Amplasament / Location: Norrebro, Copenhaga (Danemarca) / Copenhagen (Denmark) Design / Planning: 2007 Construcție / Construction: 2011 Suprafață / Size: 39.000 mp / sqm Client / Client: Realdania & the Community of Copenhagen Echipă / Team: TOPOTEK 1, B.I.G. Architects, Superflex
Superkilen is a heterogenous site-collage in a dense, centrally located neighbourhood in Copenhagen. The strongly international quarter with a mix of different cultures is to be revitalized using open space as a physical framework. This space is to be propelled beyond its current role as a mono-functional transit area into being innovative and dense with synchronicities. Accordingly, the concept aims at enhancing the diverse characters of its protagonists and within the site. A black square, a red square and a green park will be the matrix of dialogue with the realities of Superkilen. As part of this dialogue, the design reattributes an essential motif from garden-history.

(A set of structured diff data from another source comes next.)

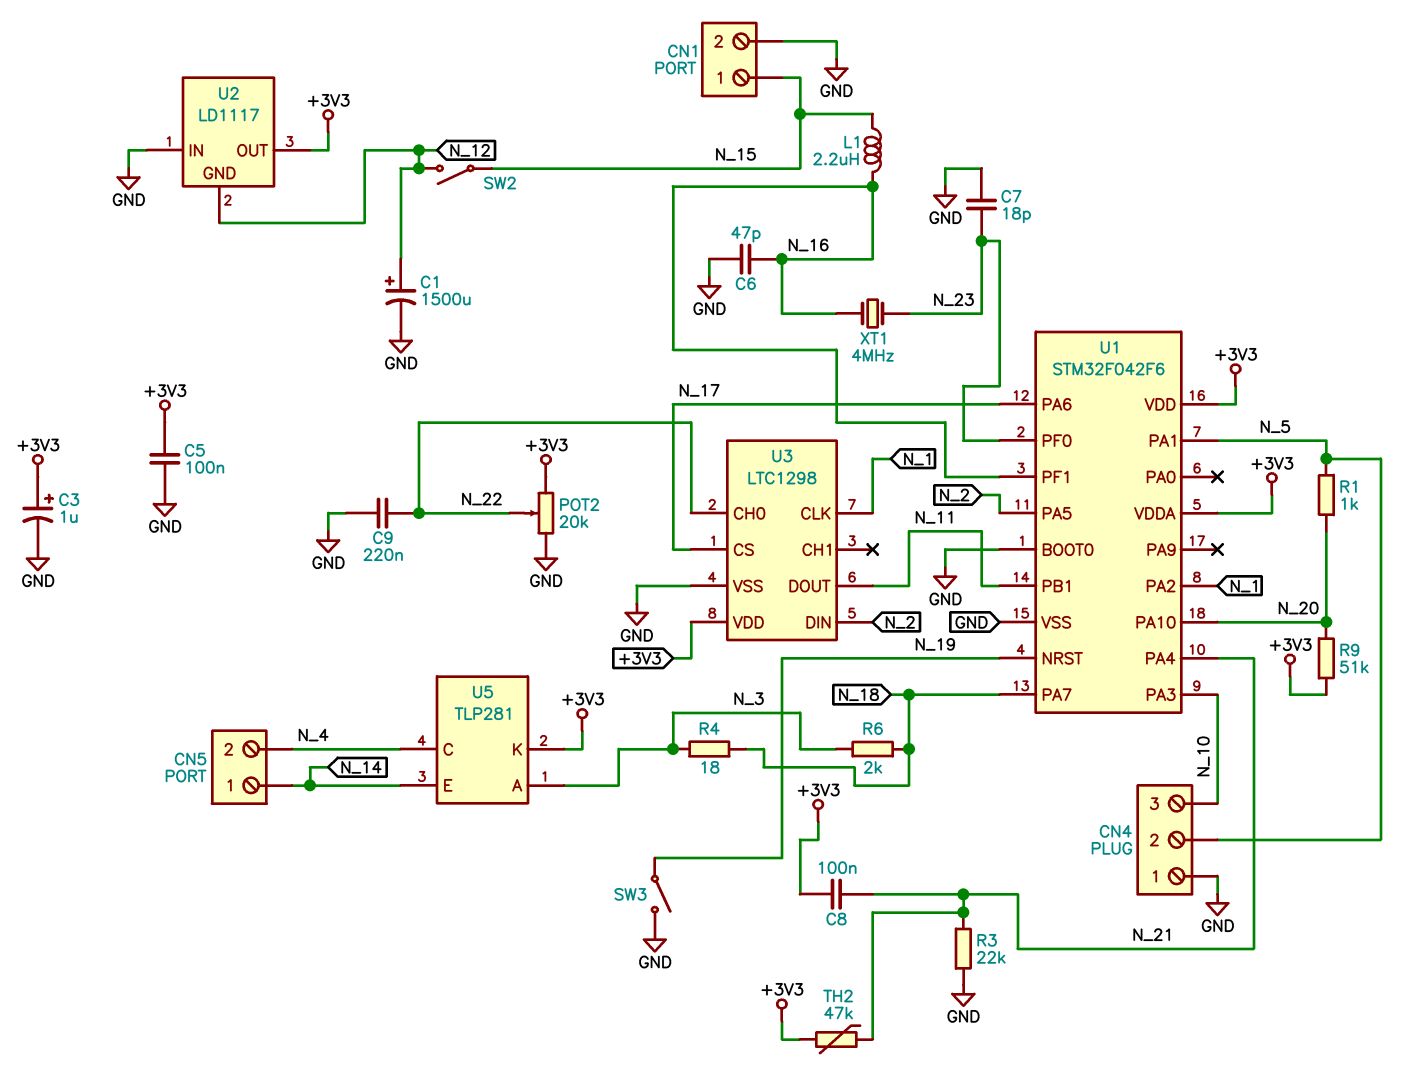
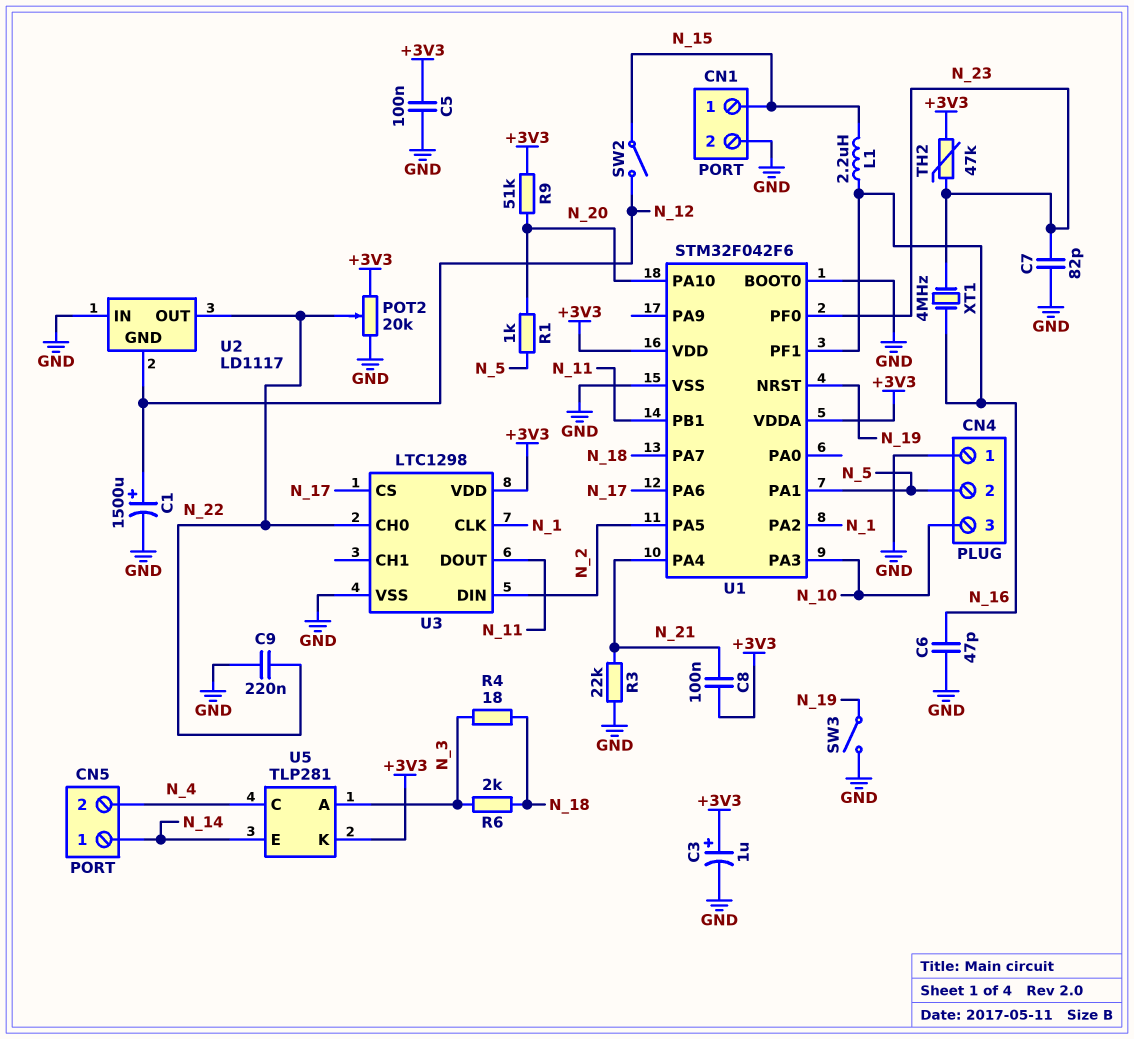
C7: 18pF (GND, N_23) -> 82pF (GND, N_23)
TH2: 47k (+3V3, N_21) -> 47k (+3V3, N_23)
U2 pin OUT: +3V3 -> N_22

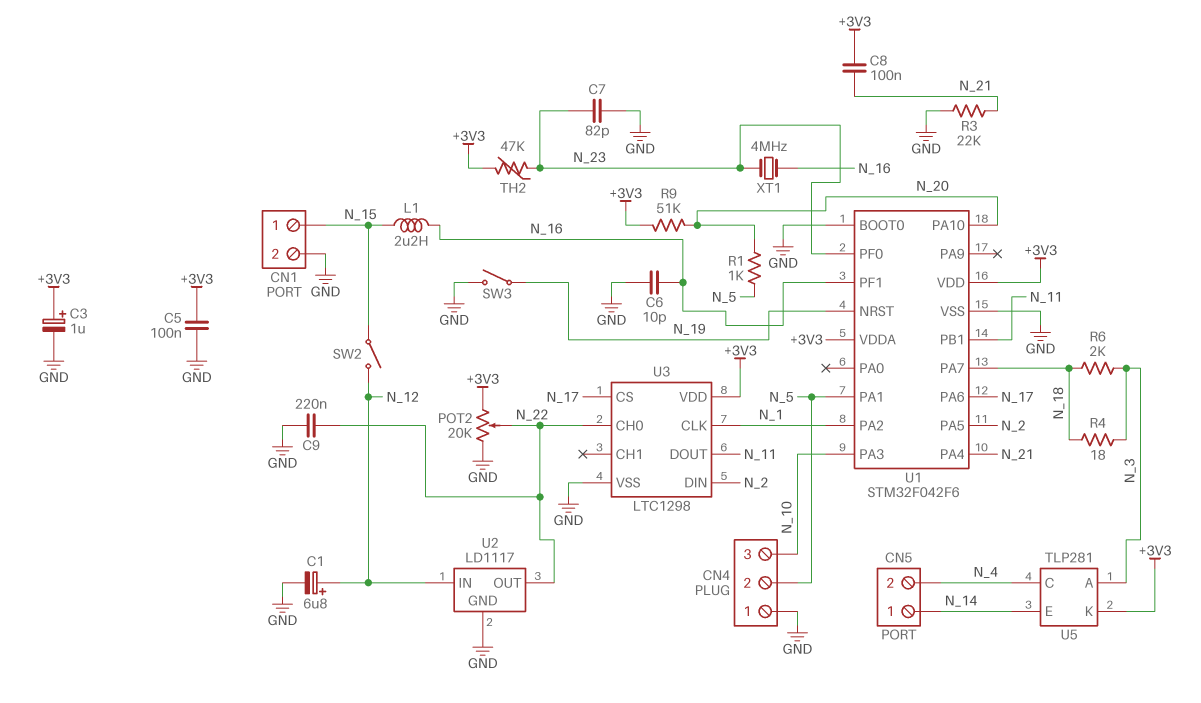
C1: 1500uF (plus N_12, minus GND) -> 6.8uF (plus N_12, minus GND)
C6: 47pF (GND, N_16) -> 10pF (GND, N_16)
U2 pin GND: N_12 -> GND
U2 pin IN: GND -> N_12

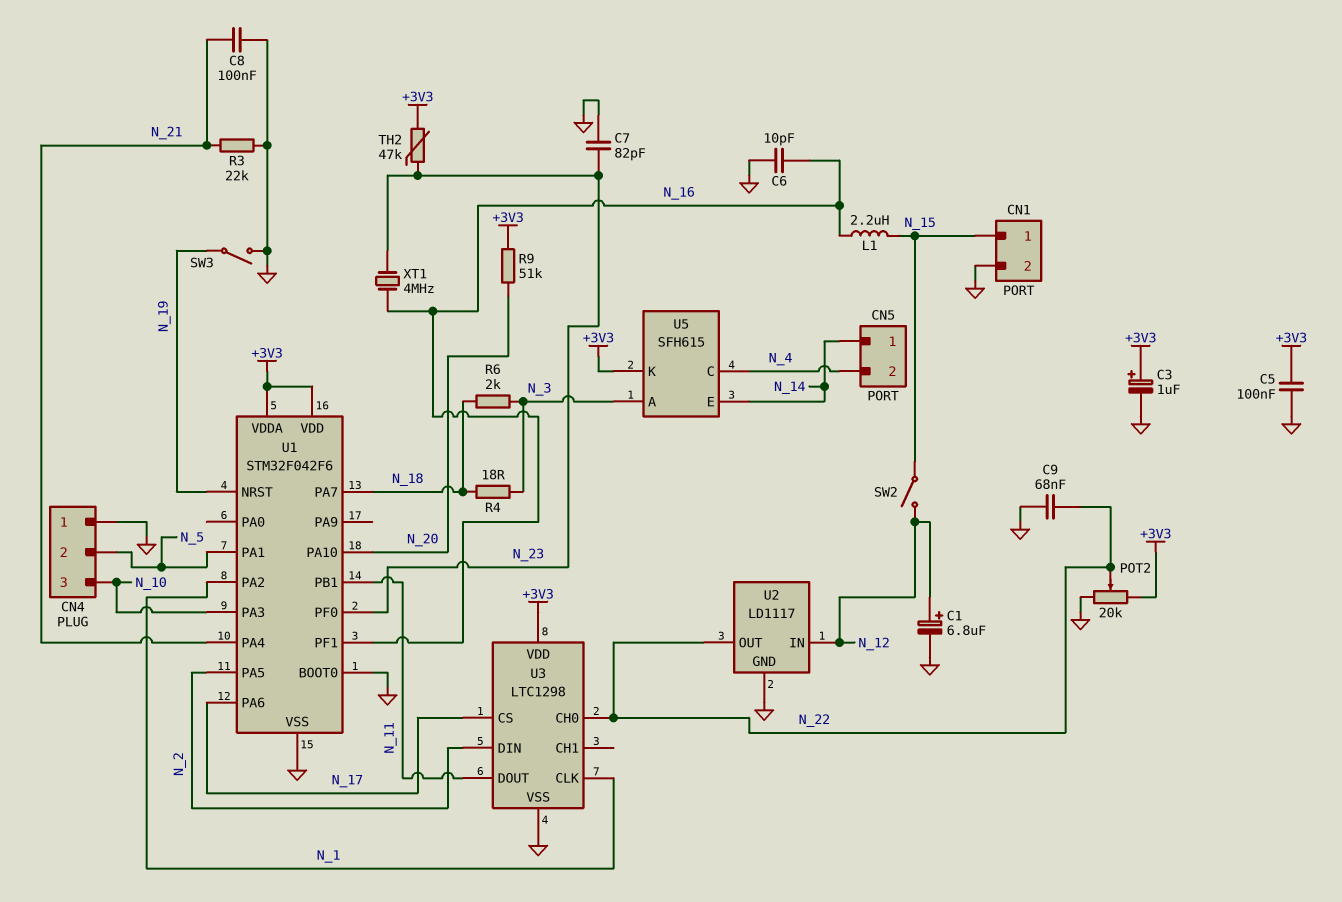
C8: 100nF (+3V3, N_21) -> 100nF (GND, N_21)
C9: 220nF (GND, N_22) -> 68nF (GND, N_22)
R1: 1k (N_5, N_20) -> none
U5: TLP281 -> SFH615

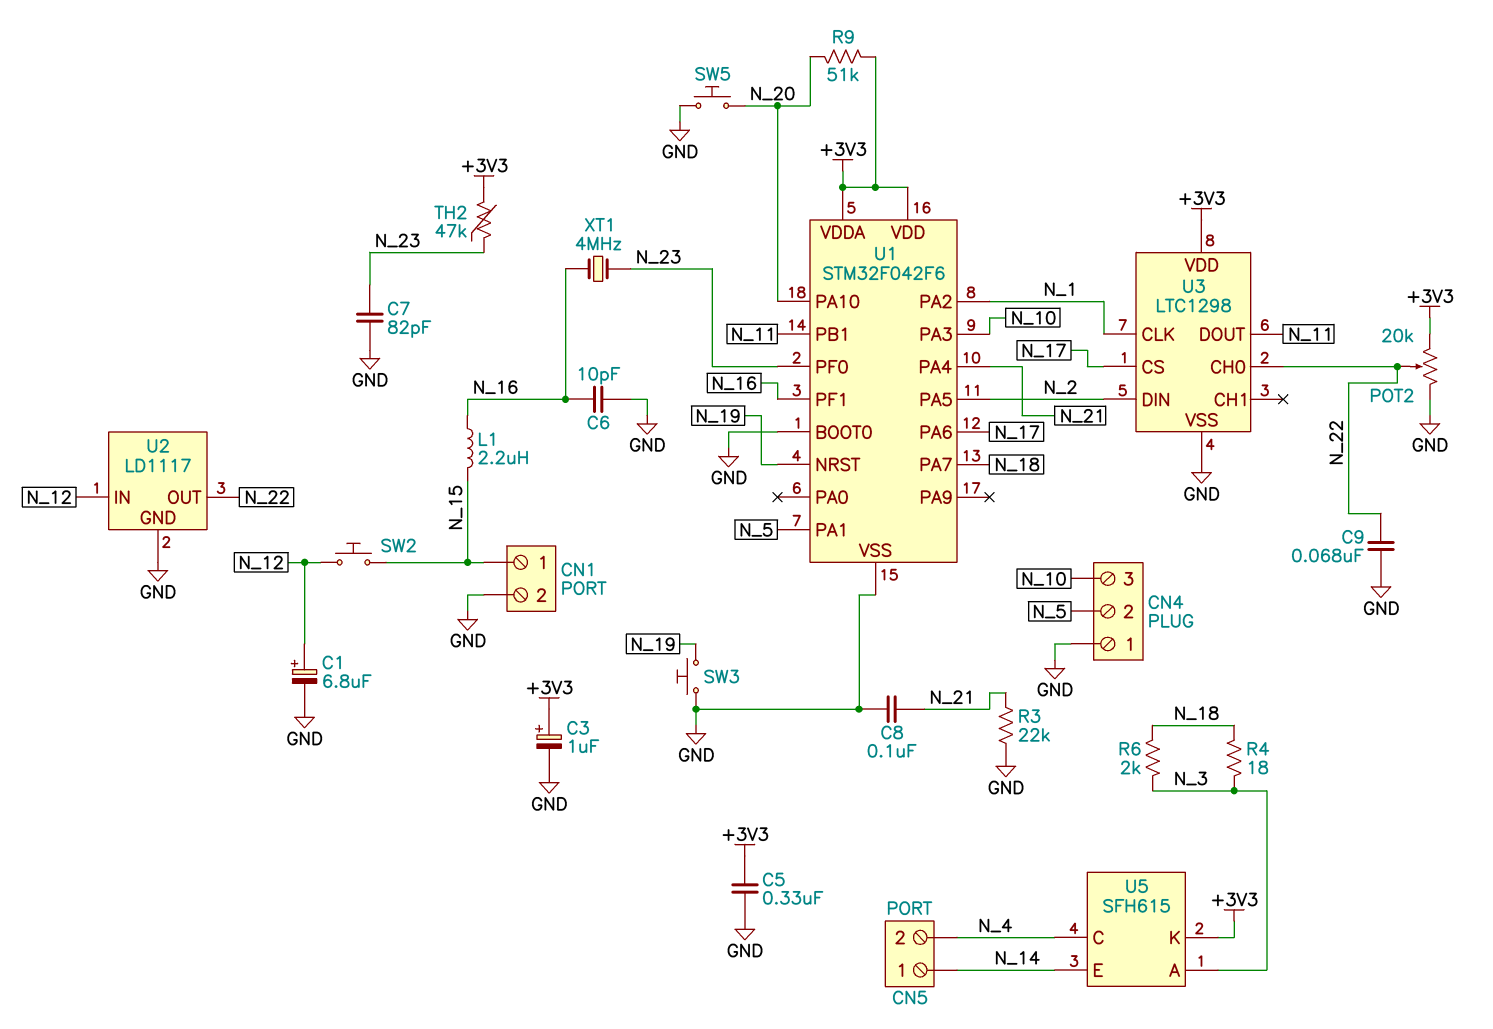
C5: 100nF (+3V3, GND) -> 330nF (+3V3, GND)
SW2: switch (N_12, N_15) -> button (N_12, N_15)
SW3: switch (GND, N_19) -> button (GND, N_19)
SW5: none -> button (GND, N_20)

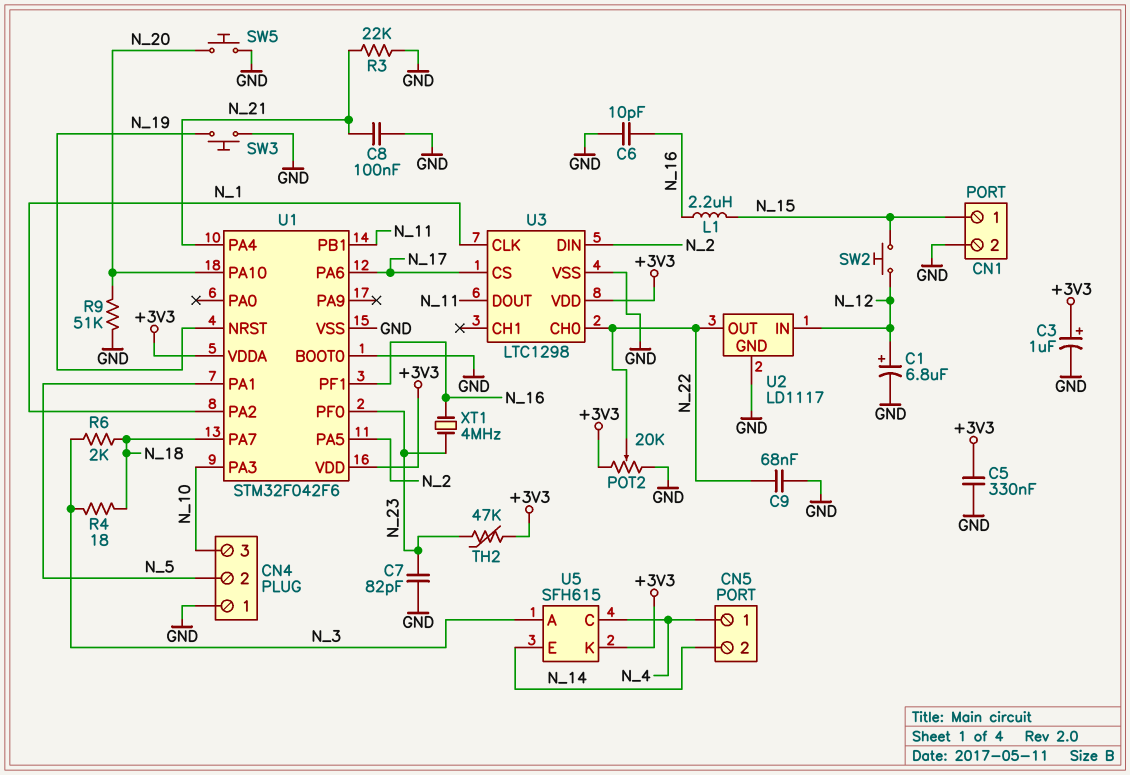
CN5 pin 1: N_14 -> N_4
CN5 pin 2: N_4 -> N_14
R9: 51k (+3V3, N_20) -> 51k (GND, N_20)

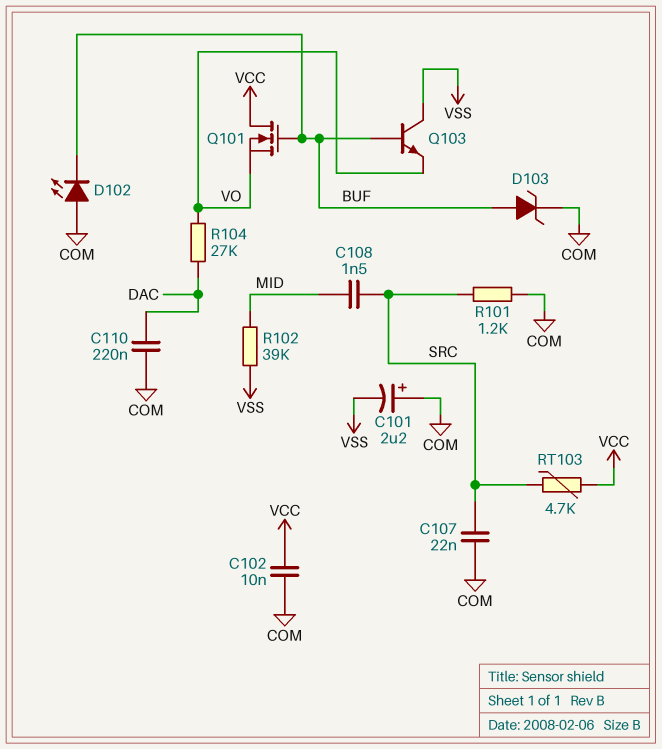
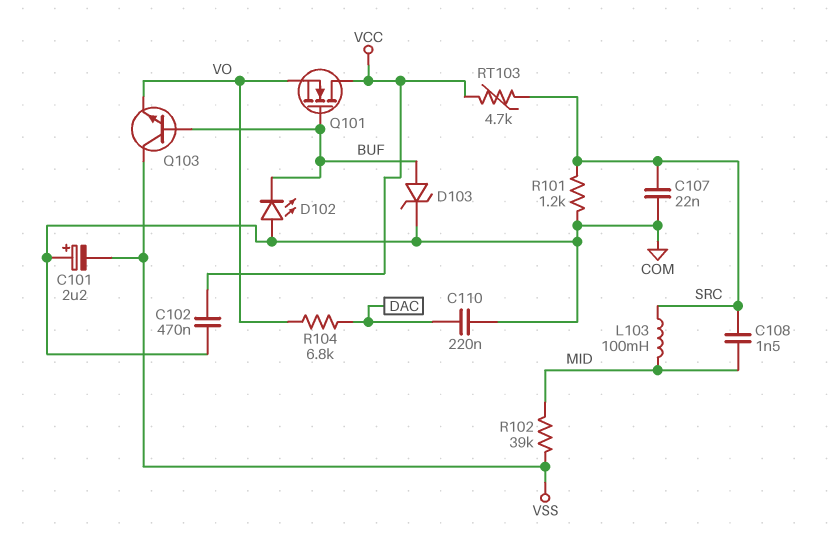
C102: 10nF (COM, VCC) -> 470nF (COM, VCC)
L103: none -> 100mH (MID, SRC)
R104: 27k (DAC, VO) -> 6.8k (DAC, VO)

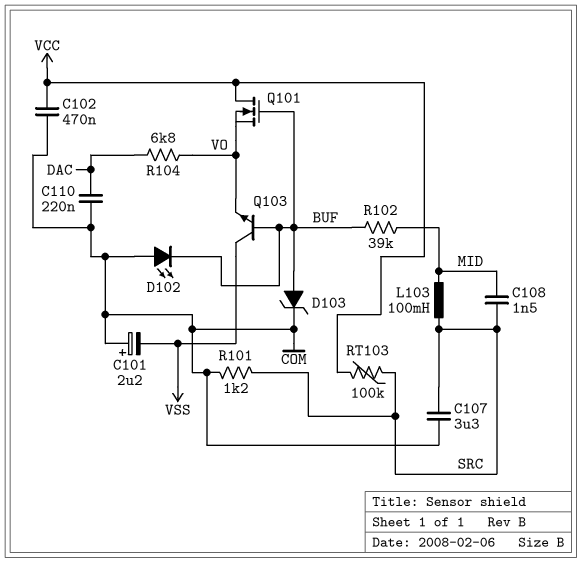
C107: 22nF (COM, SRC) -> 3.3uF (COM, SRC)
R102: 39k (MID, VSS) -> 39k (BUF, MID)
RT103: 4.7k (SRC, VCC) -> 100k (SRC, VCC)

In the garden, the translocation of an ideal, the reproduction of a another place, of a far off landscape, is a common theme through time.
Where the historic Chinese garden features miniature rock formations of famous mountain ranges, the Japanese zen garden abstracts the sea into waves of gravel. The historic gardens in Florence or Versaille are loaden with allegorical depictions and the historic English landscape garden showcases replications of Greek ruins. In Superkilen this theme finds a contemporary, an urban form: a global, universal garden. Here, the transfer of significative elements from other places and cultures reflects the multi-ethnic structure of the neighborhood and activates it.
The furnishing of Superkilen is developed from an international catalogue of urban design elements. In many months of workshops and conversations with residents and local associations the creativity and fantasy of the quarter has been mobilized. Civic participation has been developed as a motor for the design principle of multitude. Round benches, fountains, lamps, fitness equipment and sundry more now projects Superkilen’s diversity and international personality onto the matrix of a versatile neighborhood park.
The light advertisements from many countries on the red square are probably the most obvious markers of this cultural transfer. The imported advertisement alienates the place in an almost theatrical way. The commercial objects, all begging for attention, actually fall short of their culturally specific target group. In the process, however, they become ambassadors and activists of a global urban culture. The synchronously staged repertoire of advertisements illuminates and mobilizes the neighborhood’s international character in times of information and communication. Meanwhile, the flashing neon advertisement for a Japanese pachinko parlour surprises and astonishes as much as historic chinoseries in a landscape garden, while telephone cells from Latinamerica create the flicker of an illusion of a beach promenade.